[Start]

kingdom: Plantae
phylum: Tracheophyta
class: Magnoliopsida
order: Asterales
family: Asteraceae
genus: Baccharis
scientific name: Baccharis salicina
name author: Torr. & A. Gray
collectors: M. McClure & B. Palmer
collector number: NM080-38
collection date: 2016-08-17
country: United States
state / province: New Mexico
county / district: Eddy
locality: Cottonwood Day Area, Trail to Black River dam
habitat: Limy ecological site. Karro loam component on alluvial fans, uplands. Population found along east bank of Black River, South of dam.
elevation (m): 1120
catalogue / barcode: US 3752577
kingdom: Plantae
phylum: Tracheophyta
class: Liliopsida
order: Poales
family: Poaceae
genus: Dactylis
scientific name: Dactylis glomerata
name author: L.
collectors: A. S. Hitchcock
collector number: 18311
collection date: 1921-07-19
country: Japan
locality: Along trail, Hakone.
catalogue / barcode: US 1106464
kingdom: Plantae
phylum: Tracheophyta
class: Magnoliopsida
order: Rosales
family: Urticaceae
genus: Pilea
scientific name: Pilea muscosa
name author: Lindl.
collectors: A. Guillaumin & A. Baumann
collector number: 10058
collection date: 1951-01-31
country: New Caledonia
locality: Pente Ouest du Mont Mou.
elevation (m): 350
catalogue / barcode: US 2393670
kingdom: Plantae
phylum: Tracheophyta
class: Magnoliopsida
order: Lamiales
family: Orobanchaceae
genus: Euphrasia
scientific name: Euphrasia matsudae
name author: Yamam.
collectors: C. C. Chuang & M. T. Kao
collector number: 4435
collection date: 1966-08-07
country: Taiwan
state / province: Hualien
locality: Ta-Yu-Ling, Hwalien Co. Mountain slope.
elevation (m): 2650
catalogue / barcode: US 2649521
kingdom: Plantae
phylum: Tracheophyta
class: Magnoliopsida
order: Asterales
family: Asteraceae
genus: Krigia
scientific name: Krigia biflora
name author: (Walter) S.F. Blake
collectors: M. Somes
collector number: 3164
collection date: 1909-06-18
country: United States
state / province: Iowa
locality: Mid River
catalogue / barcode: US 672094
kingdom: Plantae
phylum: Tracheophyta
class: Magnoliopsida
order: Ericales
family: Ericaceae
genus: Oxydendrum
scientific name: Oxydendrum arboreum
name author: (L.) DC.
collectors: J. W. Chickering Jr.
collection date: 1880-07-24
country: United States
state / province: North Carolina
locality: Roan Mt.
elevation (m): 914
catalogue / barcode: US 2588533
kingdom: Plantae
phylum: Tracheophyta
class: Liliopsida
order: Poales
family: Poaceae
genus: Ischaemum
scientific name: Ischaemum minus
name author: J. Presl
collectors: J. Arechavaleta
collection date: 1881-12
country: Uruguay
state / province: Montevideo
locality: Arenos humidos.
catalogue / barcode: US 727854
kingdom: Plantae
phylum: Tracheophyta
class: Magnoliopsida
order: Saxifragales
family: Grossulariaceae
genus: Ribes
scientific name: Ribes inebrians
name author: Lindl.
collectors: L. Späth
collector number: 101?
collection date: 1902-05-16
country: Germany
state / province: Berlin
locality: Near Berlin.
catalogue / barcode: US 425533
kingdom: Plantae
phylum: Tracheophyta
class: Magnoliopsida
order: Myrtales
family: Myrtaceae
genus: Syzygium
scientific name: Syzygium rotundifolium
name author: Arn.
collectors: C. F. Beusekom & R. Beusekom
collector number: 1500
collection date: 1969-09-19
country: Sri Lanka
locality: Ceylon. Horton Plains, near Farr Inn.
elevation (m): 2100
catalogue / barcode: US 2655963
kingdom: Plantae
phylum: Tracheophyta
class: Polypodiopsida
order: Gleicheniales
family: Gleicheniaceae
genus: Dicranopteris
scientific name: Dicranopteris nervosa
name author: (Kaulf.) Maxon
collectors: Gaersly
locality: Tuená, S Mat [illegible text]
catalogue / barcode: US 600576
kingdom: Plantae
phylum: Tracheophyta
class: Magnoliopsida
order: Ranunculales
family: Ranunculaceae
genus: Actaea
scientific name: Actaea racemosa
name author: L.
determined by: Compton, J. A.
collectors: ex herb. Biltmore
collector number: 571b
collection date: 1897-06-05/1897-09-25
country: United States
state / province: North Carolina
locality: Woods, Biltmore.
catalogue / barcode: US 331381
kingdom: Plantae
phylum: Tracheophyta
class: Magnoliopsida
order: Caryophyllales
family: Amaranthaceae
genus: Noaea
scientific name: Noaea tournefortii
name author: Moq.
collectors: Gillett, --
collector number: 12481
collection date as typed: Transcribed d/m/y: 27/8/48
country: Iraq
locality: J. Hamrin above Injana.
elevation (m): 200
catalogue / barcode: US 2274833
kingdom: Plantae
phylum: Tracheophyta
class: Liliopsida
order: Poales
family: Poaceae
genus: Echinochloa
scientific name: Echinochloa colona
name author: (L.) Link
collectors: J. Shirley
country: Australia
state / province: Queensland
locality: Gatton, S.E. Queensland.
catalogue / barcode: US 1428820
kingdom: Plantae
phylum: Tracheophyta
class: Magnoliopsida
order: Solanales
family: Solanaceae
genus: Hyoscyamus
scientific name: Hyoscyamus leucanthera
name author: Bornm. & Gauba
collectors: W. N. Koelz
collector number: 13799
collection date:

[End]

WHAT THE EXERCISE ASKS: Reproduce the lines above word for word, starting with the line that contains "catalogue / barcode: US 1428820" and continuing through the final line, with both ends included.

THE ANSWER:
catalogue / barcode: US 1428820
kingdom: Plantae
phylum: Tracheophyta
class: Magnoliopsida
order: Solanales
family: Solanaceae
genus: Hyoscyamus
scientific name: Hyoscyamus leucanthera
name author: Bornm. & Gauba
collectors: W. N. Koelz
collector number: 13799
collection date:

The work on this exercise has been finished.